Data records

════════════════════

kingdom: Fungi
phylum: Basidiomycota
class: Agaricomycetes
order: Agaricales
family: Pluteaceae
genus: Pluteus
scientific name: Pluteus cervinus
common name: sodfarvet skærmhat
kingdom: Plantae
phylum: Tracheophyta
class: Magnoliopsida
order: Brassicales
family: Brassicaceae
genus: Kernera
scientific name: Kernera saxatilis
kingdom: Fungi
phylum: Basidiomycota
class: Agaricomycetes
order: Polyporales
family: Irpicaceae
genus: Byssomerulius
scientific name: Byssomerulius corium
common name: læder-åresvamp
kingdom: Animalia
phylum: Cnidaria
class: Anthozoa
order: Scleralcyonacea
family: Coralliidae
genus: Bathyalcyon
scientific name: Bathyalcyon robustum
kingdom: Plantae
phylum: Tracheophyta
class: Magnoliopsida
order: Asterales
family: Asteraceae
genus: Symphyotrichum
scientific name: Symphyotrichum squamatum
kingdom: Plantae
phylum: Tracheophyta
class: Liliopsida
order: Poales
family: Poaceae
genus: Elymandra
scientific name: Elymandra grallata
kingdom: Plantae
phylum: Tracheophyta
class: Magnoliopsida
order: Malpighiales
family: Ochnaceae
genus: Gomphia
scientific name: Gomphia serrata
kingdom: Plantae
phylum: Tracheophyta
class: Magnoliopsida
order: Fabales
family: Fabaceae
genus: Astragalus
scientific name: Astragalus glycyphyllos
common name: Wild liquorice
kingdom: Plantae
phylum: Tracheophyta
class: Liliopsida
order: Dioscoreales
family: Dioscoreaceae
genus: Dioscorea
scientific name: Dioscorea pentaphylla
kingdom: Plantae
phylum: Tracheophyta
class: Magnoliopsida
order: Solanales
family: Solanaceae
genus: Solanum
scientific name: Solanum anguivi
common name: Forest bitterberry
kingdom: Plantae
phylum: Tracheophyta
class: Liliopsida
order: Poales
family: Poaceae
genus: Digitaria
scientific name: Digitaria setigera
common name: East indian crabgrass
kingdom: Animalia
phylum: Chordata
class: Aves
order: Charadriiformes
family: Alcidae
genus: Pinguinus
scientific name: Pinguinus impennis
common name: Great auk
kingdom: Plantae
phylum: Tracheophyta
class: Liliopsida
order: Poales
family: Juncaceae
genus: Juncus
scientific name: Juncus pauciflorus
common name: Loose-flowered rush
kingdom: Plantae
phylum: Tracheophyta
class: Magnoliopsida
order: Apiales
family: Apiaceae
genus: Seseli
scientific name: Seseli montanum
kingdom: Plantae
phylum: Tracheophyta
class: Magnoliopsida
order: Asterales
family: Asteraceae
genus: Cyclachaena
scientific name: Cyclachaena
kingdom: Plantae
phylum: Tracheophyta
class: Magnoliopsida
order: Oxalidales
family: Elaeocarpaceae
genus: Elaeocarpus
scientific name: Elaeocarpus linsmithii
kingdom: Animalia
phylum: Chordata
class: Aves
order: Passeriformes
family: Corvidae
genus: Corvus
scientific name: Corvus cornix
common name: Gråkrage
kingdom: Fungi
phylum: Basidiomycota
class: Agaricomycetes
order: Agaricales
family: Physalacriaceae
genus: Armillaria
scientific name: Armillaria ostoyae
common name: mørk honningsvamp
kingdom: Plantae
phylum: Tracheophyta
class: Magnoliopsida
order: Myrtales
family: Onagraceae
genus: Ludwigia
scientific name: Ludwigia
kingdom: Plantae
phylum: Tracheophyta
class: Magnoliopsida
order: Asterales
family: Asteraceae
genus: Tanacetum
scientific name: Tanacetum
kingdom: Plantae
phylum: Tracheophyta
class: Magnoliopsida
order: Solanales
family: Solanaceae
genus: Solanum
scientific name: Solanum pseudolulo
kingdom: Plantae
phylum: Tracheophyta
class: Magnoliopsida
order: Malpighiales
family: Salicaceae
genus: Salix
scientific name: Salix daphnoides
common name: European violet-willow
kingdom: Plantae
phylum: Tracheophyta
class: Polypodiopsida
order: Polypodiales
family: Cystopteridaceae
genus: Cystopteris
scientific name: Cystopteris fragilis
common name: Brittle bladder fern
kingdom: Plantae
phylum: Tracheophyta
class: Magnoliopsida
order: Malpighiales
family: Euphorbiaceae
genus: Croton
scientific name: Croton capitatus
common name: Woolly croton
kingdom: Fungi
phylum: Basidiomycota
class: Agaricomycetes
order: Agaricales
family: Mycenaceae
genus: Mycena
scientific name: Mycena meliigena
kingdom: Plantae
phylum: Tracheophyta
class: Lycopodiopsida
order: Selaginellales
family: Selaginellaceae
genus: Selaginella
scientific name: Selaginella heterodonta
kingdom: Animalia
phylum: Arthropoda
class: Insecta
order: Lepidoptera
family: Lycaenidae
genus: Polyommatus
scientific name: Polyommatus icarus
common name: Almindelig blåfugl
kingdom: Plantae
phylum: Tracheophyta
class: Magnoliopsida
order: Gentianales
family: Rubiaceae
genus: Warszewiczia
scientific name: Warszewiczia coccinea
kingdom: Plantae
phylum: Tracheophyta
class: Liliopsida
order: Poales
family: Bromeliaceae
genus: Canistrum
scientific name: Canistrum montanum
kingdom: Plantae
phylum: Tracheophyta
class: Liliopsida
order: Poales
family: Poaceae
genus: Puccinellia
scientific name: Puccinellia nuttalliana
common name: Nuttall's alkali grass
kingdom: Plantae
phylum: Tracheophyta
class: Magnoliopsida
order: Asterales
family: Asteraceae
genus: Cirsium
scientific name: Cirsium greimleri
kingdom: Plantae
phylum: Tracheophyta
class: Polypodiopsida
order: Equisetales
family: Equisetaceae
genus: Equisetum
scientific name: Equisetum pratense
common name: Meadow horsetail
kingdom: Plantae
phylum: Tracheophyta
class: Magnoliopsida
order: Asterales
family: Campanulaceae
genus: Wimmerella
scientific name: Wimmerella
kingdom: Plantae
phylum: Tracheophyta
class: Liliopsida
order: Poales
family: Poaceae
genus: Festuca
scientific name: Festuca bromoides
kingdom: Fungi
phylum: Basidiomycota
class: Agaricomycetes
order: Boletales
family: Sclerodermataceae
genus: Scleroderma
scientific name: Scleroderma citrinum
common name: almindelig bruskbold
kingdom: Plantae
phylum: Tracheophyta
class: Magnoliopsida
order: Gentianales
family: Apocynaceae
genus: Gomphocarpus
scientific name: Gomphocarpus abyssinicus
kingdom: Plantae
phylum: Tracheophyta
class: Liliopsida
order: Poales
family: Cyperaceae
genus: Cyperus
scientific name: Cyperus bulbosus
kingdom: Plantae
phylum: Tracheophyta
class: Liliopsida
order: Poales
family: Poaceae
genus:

════════════════════

Copy the listing above word for word, beginning at the line that contains "family: Rubiaceae" and continuing through the final line, with both ends included.

family: Rubiaceae
genus: Warszewiczia
scientific name: Warszewiczia coccinea
kingdom: Plantae
phylum: Tracheophyta
class: Liliopsida
order: Poales
family: Bromeliaceae
genus: Canistrum
scientific name: Canistrum montanum
kingdom: Plantae
phylum: Tracheophyta
class: Liliopsida
order: Poales
family: Poaceae
genus: Puccinellia
scientific name: Puccinellia nuttalliana
common name: Nuttall's alkali grass
kingdom: Plantae
phylum: Tracheophyta
class: Magnoliopsida
order: Asterales
family: Asteraceae
genus: Cirsium
scientific name: Cirsium greimleri
kingdom: Plantae
phylum: Tracheophyta
class: Polypodiopsida
order: Equisetales
family: Equisetaceae
genus: Equisetum
scientific name: Equisetum pratense
common name: Meadow horsetail
kingdom: Plantae
phylum: Tracheophyta
class: Magnoliopsida
order: Asterales
family: Campanulaceae
genus: Wimmerella
scientific name: Wimmerella
kingdom: Plantae
phylum: Tracheophyta
class: Liliopsida
order: Poales
family: Poaceae
genus: Festuca
scientific name: Festuca bromoides
kingdom: Fungi
phylum: Basidiomycota
class: Agaricomycetes
order: Boletales
family: Sclerodermataceae
genus: Scleroderma
scientific name: Scleroderma citrinum
common name: almindelig bruskbold
kingdom: Plantae
phylum: Tracheophyta
class: Magnoliopsida
order: Gentianales
family: Apocynaceae
genus: Gomphocarpus
scientific name: Gomphocarpus abyssinicus
kingdom: Plantae
phylum: Tracheophyta
class: Liliopsida
order: Poales
family: Cyperaceae
genus: Cyperus
scientific name: Cyperus bulbosus
kingdom: Plantae
phylum: Tracheophyta
class: Liliopsida
order: Poales
family: Poaceae
genus:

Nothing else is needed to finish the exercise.